– Послушай, прекрати думать об этом. От этих мыслей дрожь по коже. Но ты же полицейский, – увещевал он себя. – В чем же по-твоему заключается работа полицейского? Только в тушении пожаров да наведении порядка на бейсбольных соревнованиях? Надо примириться с тем, что время от времени полицейскому приходится иметь дело с трупами.
Ох, не надо. У меня все леденеет внутри. Но ведь именно за это тебе платят, парень. Никуда от этого не денешься. Работа полицейского связана с насилием, и это факт, от которого никуда не деться. Кроме того, этот случай с мальчиком произошел так давно, столько воды... Вода. Господи, неужели этот дождь никогда не перестанет?
– Нет, я выберусь из этого потопа, – решил он. – Зайду-ка я в пошивочную к Максу. Может быть, мне удастся уговорить его расщедриться на то сладкое праздничное вино, и тогда мы с ним выпьем за Бермуды. – Он зашагал вниз по улице и толкнул дверь пошивочной.
Звякнул дверной колокольчик. В мастерской на него пахнуло паром и запахом вычищенной одежды. Он почувствовал себя легче, как только переступил порог.
– Привет, Макс.
Макс, сидевший за швейной машинкой, поднял свое круглое лицо в венчике седых волос, обрамлявших его лысеющую голову подобно нимбу, и сказал:
– Вина у меня нет.
– Кто говорит о вине? – виновато улыбаясь, возразил Дженеро. – Ты же не выставишь меня из мастерской в такую жуткую погоду?

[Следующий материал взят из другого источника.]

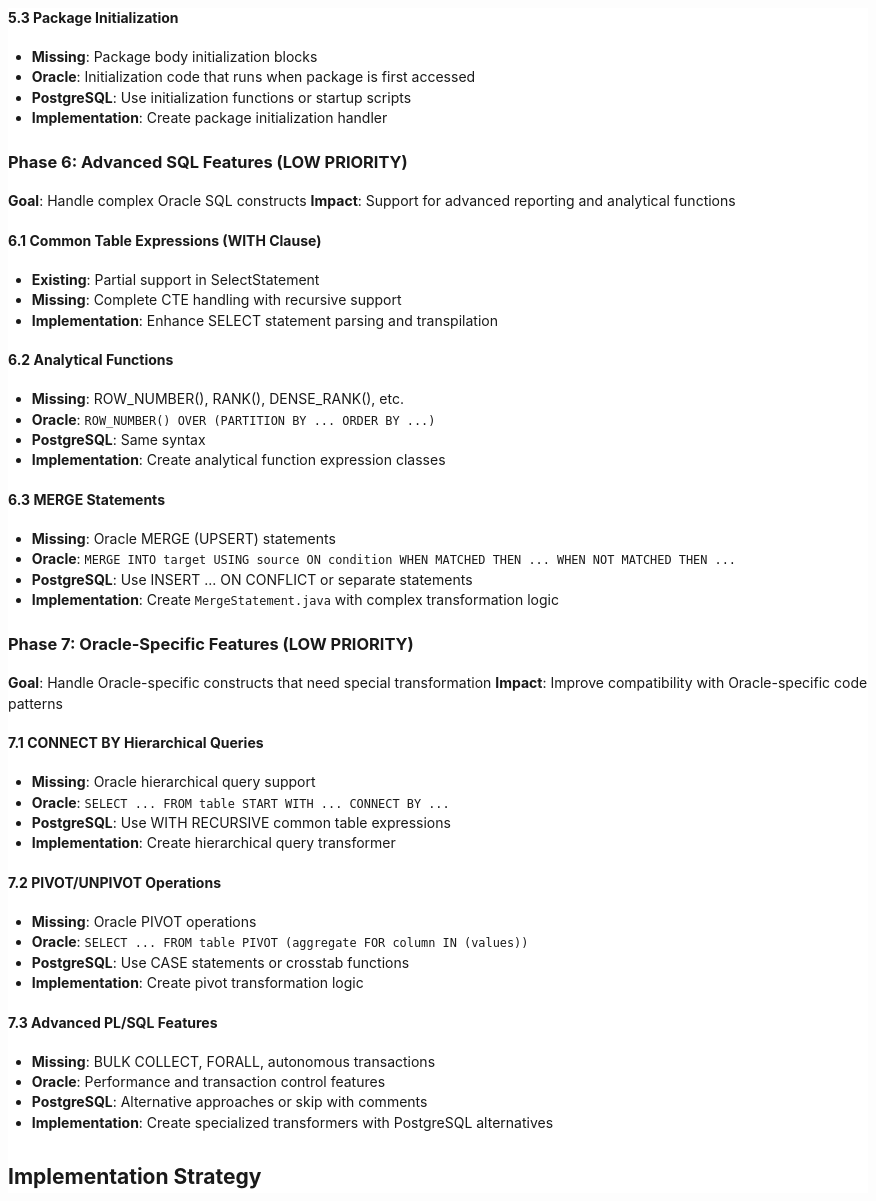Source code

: #### 5.3 Package Initialization
- **Missing**: Package body initialization blocks
- **Oracle**: Initialization code that runs when package is first accessed
- **PostgreSQL**: Use initialization functions or startup scripts
- **Implementation**: Create package initialization handler

### Phase 6: Advanced SQL Features (LOW PRIORITY)
**Goal**: Handle complex Oracle SQL constructs
**Impact**: Support for advanced reporting and analytical functions

#### 6.1 Common Table Expressions (WITH Clause)
- **Existing**: Partial support in SelectStatement
- **Missing**: Complete CTE handling with recursive support
- **Implementation**: Enhance SELECT statement parsing and transpilation

#### 6.2 Analytical Functions
- **Missing**: ROW_NUMBER(), RANK(), DENSE_RANK(), etc.
- **Oracle**: `ROW_NUMBER() OVER (PARTITION BY ... ORDER BY ...)`
- **PostgreSQL**: Same syntax
- **Implementation**: Create analytical function expression classes

#### 6.3 MERGE Statements
- **Missing**: Oracle MERGE (UPSERT) statements
- **Oracle**: `MERGE INTO target USING source ON condition WHEN MATCHED THEN ... WHEN NOT MATCHED THEN ...`
- **PostgreSQL**: Use INSERT ... ON CONFLICT or separate statements
- **Implementation**: Create `MergeStatement.java` with complex transformation logic

### Phase 7: Oracle-Specific Features (LOW PRIORITY)
**Goal**: Handle Oracle-specific constructs that need special transformation
**Impact**: Improve compatibility with Oracle-specific code patterns

#### 7.1 CONNECT BY Hierarchical Queries
- **Missing**: Oracle hierarchical query support
- **Oracle**: `SELECT ... FROM table START WITH ... CONNECT BY ...`
- **PostgreSQL**: Use WITH RECURSIVE common table expressions
- **Implementation**: Create hierarchical query transformer

#### 7.2 PIVOT/UNPIVOT Operations
- **Missing**: Oracle PIVOT operations
- **Oracle**: `SELECT ... FROM table PIVOT (aggregate FOR column IN (values))`
- **PostgreSQL**: Use CASE statements or crosstab functions
- **Implementation**: Create pivot transformation logic

#### 7.3 Advanced PL/SQL Features
- **Missing**: BULK COLLECT, FORALL, autonomous transactions
- **Oracle**: Performance and transaction control features
- **PostgreSQL**: Alternative approaches or skip with comments
- **Implementation**: Create specialized transformers with PostgreSQL alternatives

## Implementation Strategy
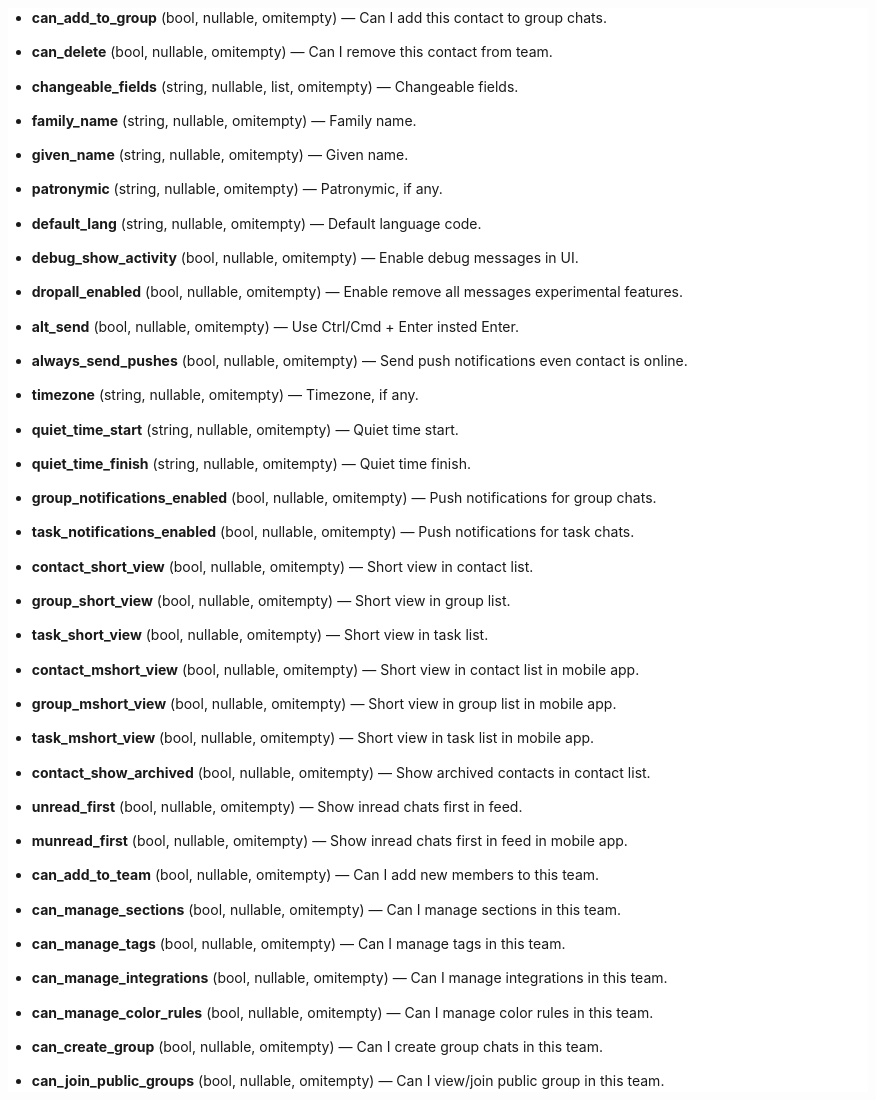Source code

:  * **can_add_to_group** (bool, nullable, omitempty) — Can I add this contact to group chats.

 * **can_delete** (bool, nullable, omitempty) — Can I remove this contact from team.

 * **changeable_fields** (string, nullable, list, omitempty) — Changeable fields.

 * **family_name** (string, nullable, omitempty) — Family name.

 * **given_name** (string, nullable, omitempty) — Given name.

 * **patronymic** (string, nullable, omitempty) — Patronymic, if any.

 * **default_lang** (string, nullable, omitempty) — Default language code.

 * **debug_show_activity** (bool, nullable, omitempty) — Enable debug messages in UI.

 * **dropall_enabled** (bool, nullable, omitempty) — Enable remove all messages experimental features.

 * **alt_send** (bool, nullable, omitempty) — Use Ctrl/Cmd + Enter insted Enter.

 * **always_send_pushes** (bool, nullable, omitempty) — Send push notifications even contact is online.

 * **timezone** (string, nullable, omitempty) — Timezone, if any.

 * **quiet_time_start** (string, nullable, omitempty) — Quiet time start.

 * **quiet_time_finish** (string, nullable, omitempty) — Quiet time finish.

 * **group_notifications_enabled** (bool, nullable, omitempty) — Push notifications for group chats.

 * **task_notifications_enabled** (bool, nullable, omitempty) — Push notifications for task chats.

 * **contact_short_view** (bool, nullable, omitempty) — Short view in contact list.

 * **group_short_view** (bool, nullable, omitempty) — Short view in group list.

 * **task_short_view** (bool, nullable, omitempty) — Short view in task list.

 * **contact_mshort_view** (bool, nullable, omitempty) — Short view in contact list in mobile app.

 * **group_mshort_view** (bool, nullable, omitempty) — Short view in group list in mobile app.

 * **task_mshort_view** (bool, nullable, omitempty) — Short view in task list in mobile app.

 * **contact_show_archived** (bool, nullable, omitempty) — Show archived contacts in contact list.

 * **unread_first** (bool, nullable, omitempty) — Show inread chats first in feed.

 * **munread_first** (bool, nullable, omitempty) — Show inread chats first in feed in mobile app.

 * **can_add_to_team** (bool, nullable, omitempty) — Can I add new members to this team.

 * **can_manage_sections** (bool, nullable, omitempty) — Can I manage sections in this team.

 * **can_manage_tags** (bool, nullable, omitempty) — Can I manage tags in this team.

 * **can_manage_integrations** (bool, nullable, omitempty) — Can I manage integrations in this team.

 * **can_manage_color_rules** (bool, nullable, omitempty) — Can I manage color rules in this team.

 * **can_create_group** (bool, nullable, omitempty) — Can I create group chats in this team.

 * **can_join_public_groups** (bool, nullable, omitempty) — Can I view/join public group in this team.
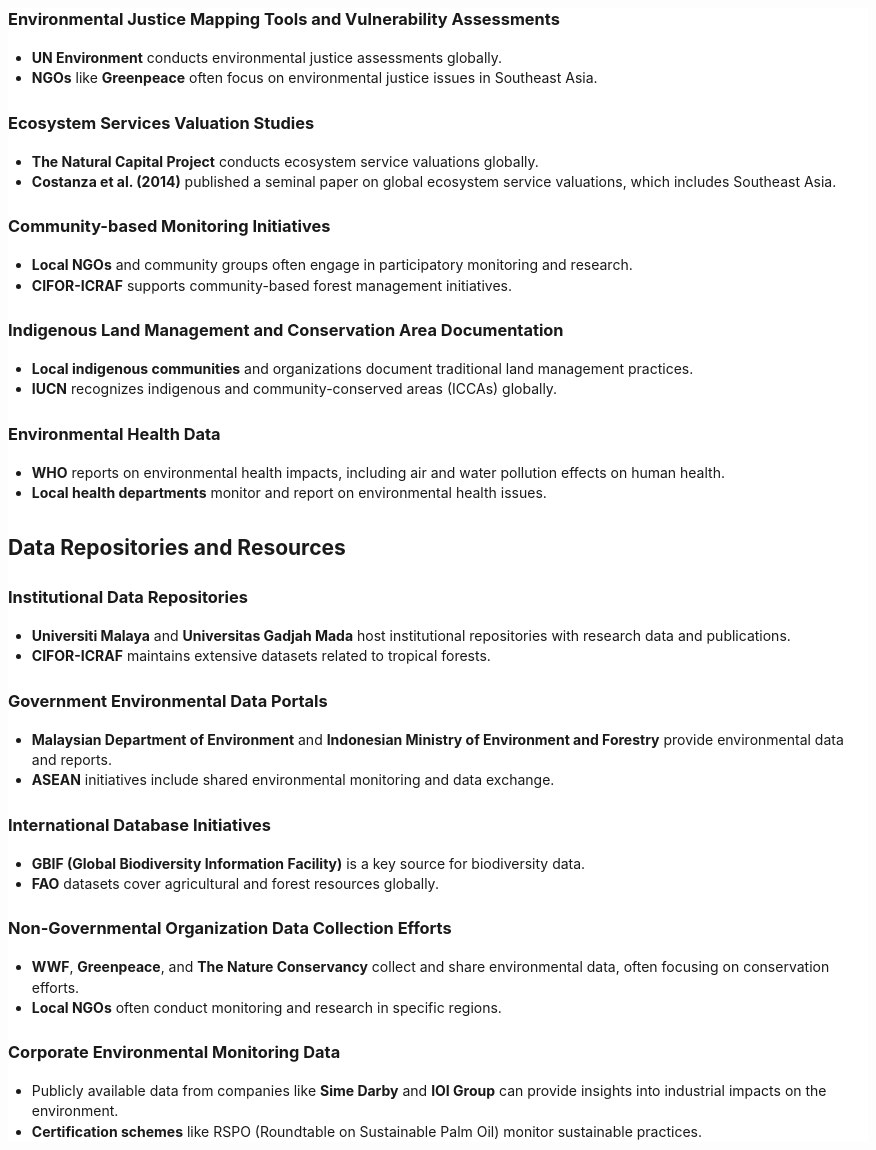 ### Environmental Justice Mapping Tools and Vulnerability Assessments
- **UN Environment** conducts environmental justice assessments globally.
- **NGOs** like **Greenpeace** often focus on environmental justice issues in Southeast Asia.

### Ecosystem Services Valuation Studies
- **The Natural Capital Project** conducts ecosystem service valuations globally.
- **Costanza et al. (2014)** published a seminal paper on global ecosystem service valuations, which includes Southeast Asia.

### Community-based Monitoring Initiatives
- **Local NGOs** and community groups often engage in participatory monitoring and research.
- **CIFOR-ICRAF** supports community-based forest management initiatives.

### Indigenous Land Management and Conservation Area Documentation
- **Local indigenous communities** and organizations document traditional land management practices.
- **IUCN** recognizes indigenous and community-conserved areas (ICCAs) globally.

### Environmental Health Data
- **WHO** reports on environmental health impacts, including air and water pollution effects on human health.
- **Local health departments** monitor and report on environmental health issues.

## Data Repositories and Resources

### Institutional Data Repositories
- **Universiti Malaya** and **Universitas Gadjah Mada** host institutional repositories with research data and publications.
- **CIFOR-ICRAF** maintains extensive datasets related to tropical forests.

### Government Environmental Data Portals
- **Malaysian Department of Environment** and **Indonesian Ministry of Environment and Forestry** provide environmental data and reports.
- **ASEAN** initiatives include shared environmental monitoring and data exchange.

### International Database Initiatives
- **GBIF (Global Biodiversity Information Facility)** is a key source for biodiversity data.
- **FAO** datasets cover agricultural and forest resources globally.

### Non-Governmental Organization Data Collection Efforts
- **WWF**, **Greenpeace**, and **The Nature Conservancy** collect and share environmental data, often focusing on conservation efforts.
- **Local NGOs** often conduct monitoring and research in specific regions.

### Corporate Environmental Monitoring Data
- Publicly available data from companies like **Sime Darby** and **IOI Group** can provide insights into industrial impacts on the environment.
- **Certification schemes** like RSPO (Roundtable on Sustainable Palm Oil) monitor sustainable practices.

– В любую погоду – жуткую или нет – я не собираюсь выставлять тебя из моей мастерской, поэтому прекрати паясничать. Но я предупреждаю тебя, прежде чем ты начнешь клянчить, что вина у меня нет.
– Никто и не просит вина, – ответил Дженеро и, придвинувшись поближе к радиатору, стянул с рук перчатки. – Что ты делаешь. Макс?
– А что, разве не видно? Обдумываю, как бы взорвать Белый дом. Что еще можно делать, сидя за швейной машинкой?
– Я имею в виду, что ты шьешь?
– Форму для Армии Спасения.
– Ну, и как идет дело?
– Видишь ли, осталось еще несколько портных в городе, для которых их работа заключается не только в глажении и чистке одежды. Глажение и чистка – дело машин. Покрой одежды нельзя доверять машине. Это дело человека. Макс Мэндель – закройщик, а не гладильная машина.
– И причем первоклассный закройщик, – вставил Дженеро, наблюдая за реакцией Макса.
– И все равно вина нет; – повторил Макс. – И вообще, почему ты не на своем посту и не выполняешь своих прямых обязанностей по предотвращению преступлений?
– Кому придет в голову совершить преступление в такую погоду? Единственное преступление, которому благоприятствует такая погода – это проституция.